2022年12月29日木曜日

 一年ももうすぐ終わり。
 ウクライナに安倍元首相の暗殺と、今年はこれまでの平和な世界が暴力によって踏みにじられ、滅茶苦茶になってしまった年だった。
 来年こそはこの暴力が止み、平和な世界を取り戻すことができますように。久しぶりに言うけど鈴呂屋は平和に賛成します。

 はかいしにかばねをつみの年暮れぬ

 昨日の続き。
 それならこうした贈与と相互抑制による冷たい社会がどのようにして熱い社会に移行していったか、それを少し考えてみることにしよう。
 もちろんこの変化は必然ではない。実際二十世紀まで冷たい社会は地球上のあちこちに残っていた。そして、それが西洋の学者たちに発見された頃から、彼らもまた急激な変革を迫られることになった。
 ほぼ全裸に近い格好で弓矢を引いてたコイサン人は、ナイキのウエアを着て銃を手にするようになった。彼らは貨幣経済を認め、交換によってこうした物を手にするようになった。
 だが、こうした外圧がなかった時代には、変化は急激でなかったに違いない。
 変革の要因となったのは、おそらく余剰人口の問題であろう。

* * * *

課題の内容 >>
課題文では、変革の要因となったのはおそらく何であろうと述べられていますか。 課題文の記述のみに基づいて解答してください。

* * * *

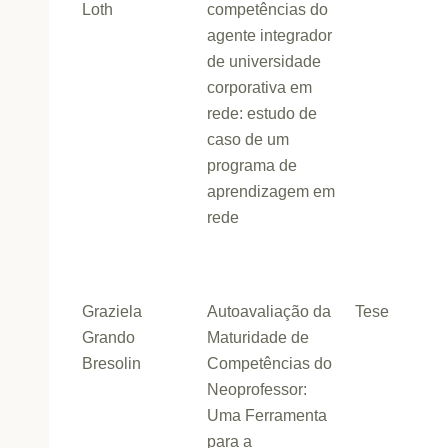
Loth
competências do
agente integrador
de universidade
corporativa em
rede: estudo de
caso de um
programa de
aprendizagem em
rede
Graziela
Autoavaliação da
Tese
Grando
Maturidade de
Bresolin
Competências do
Neoprofessor:
Uma Ferramenta
para a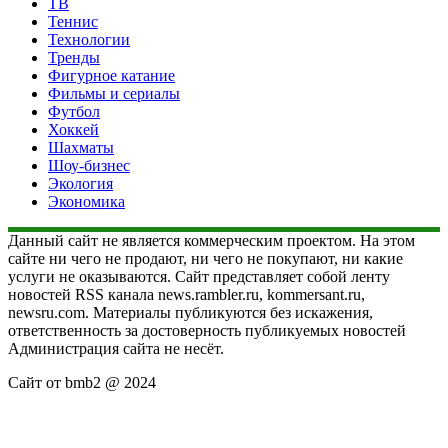
ТВ
Теннис
Технологии
Тренды
Фигурное катание
Фильмы и сериалы
Футбол
Хоккей
Шахматы
Шоу-бизнес
Экология
Экономика
Данный сайт не является коммерческим проектом. На этом
сайте ни чего не продают, ни чего не покупают, ни какие
услуги не оказываются. Сайт представляет собой ленту
новостей RSS канала news.rambler.ru, kommersant.ru,
newsru.com. Материалы публикуются без искажения,
ответственность за достоверность публикуемых новостей
Администрация сайта не несёт.
Сайт от bmb2 @ 2024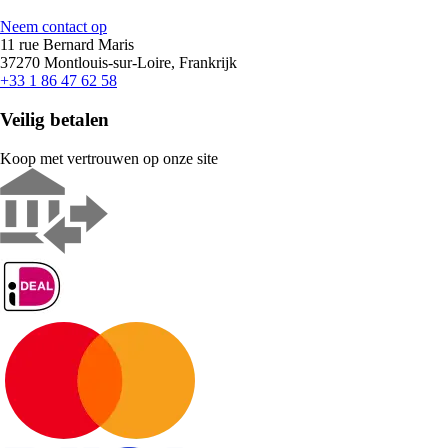
Neem contact op
11 rue Bernard Maris
37270 Montlouis-sur-Loire, Frankrijk
+33 1 86 47 62 58
Veilig betalen
Koop met vertrouwen op onze site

* * * *

課題の解答 >>
余剰人口の問題です。